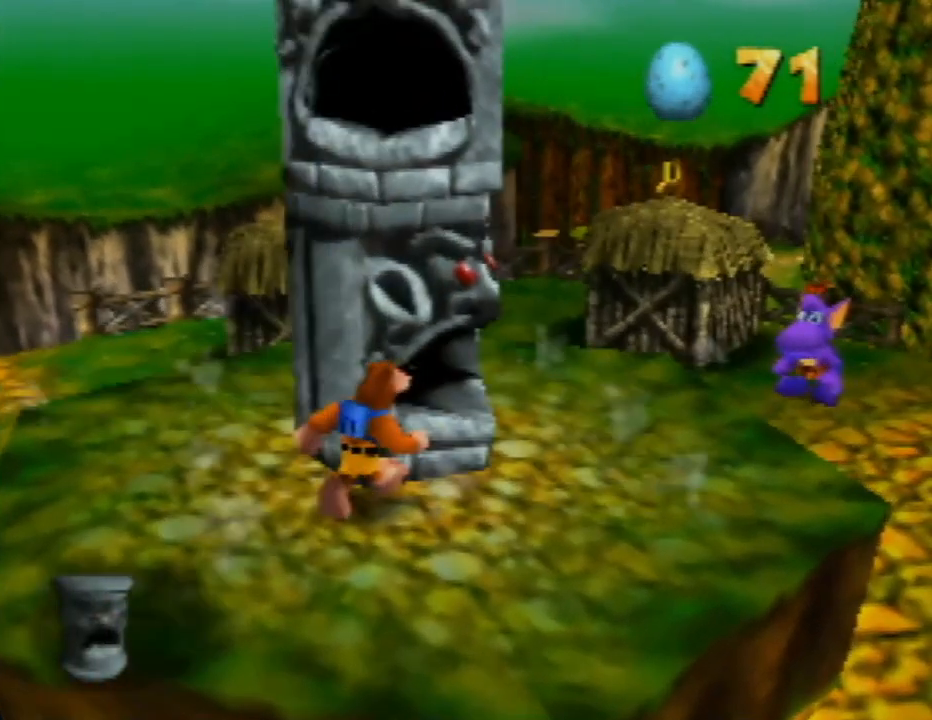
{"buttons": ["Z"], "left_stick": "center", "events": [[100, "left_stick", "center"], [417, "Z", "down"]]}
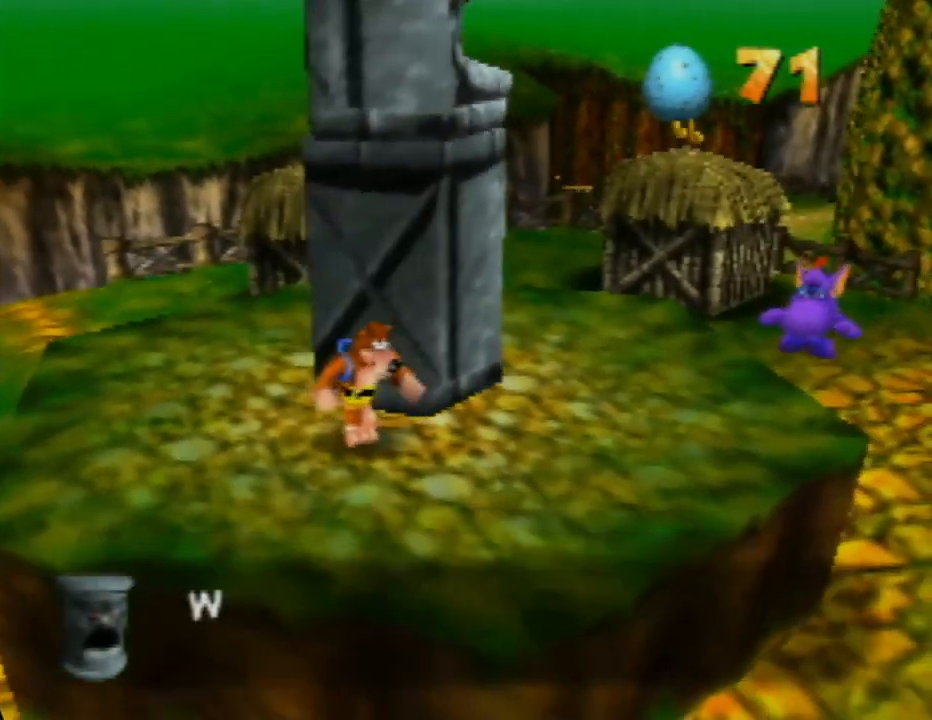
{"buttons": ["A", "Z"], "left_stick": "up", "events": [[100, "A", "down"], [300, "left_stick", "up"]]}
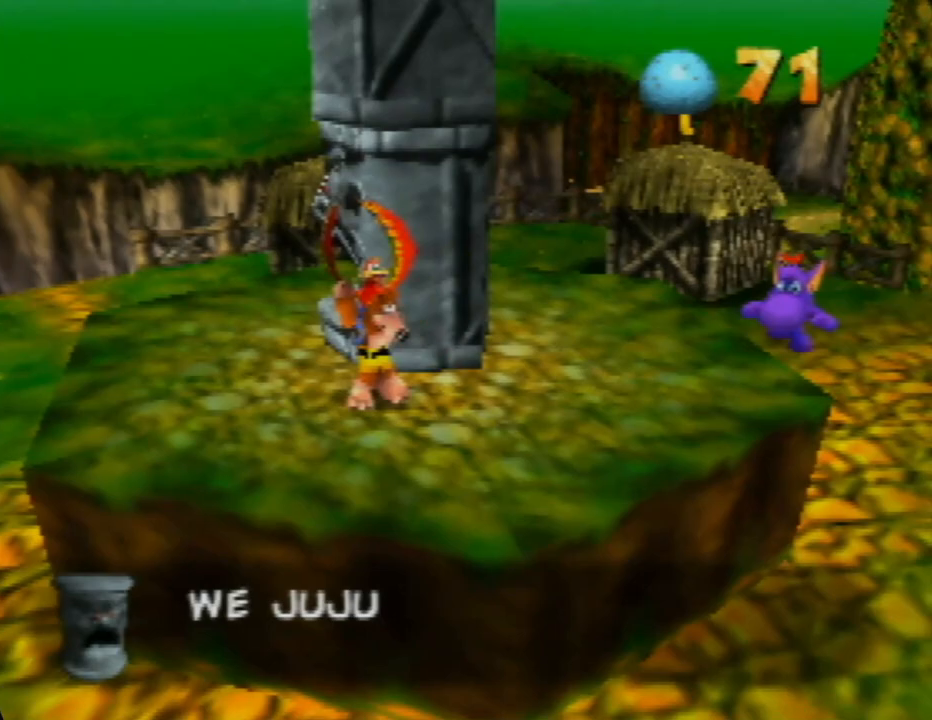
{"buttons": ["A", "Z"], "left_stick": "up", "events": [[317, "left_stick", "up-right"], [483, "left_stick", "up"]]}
• • • • •
Output the full listing above exactly, excluding all pictures.

_Response_
{"buttons": ["Z"], "left_stick": "center", "events": [[100, "left_stick", "center"], [417, "Z", "down"]]}
{"buttons": ["A", "Z"], "left_stick": "up", "events": [[100, "A", "down"], [300, "left_stick", "up"]]}
{"buttons": ["A", "Z"], "left_stick": "up", "events": [[317, "left_stick", "up-right"], [483, "left_stick", "up"]]}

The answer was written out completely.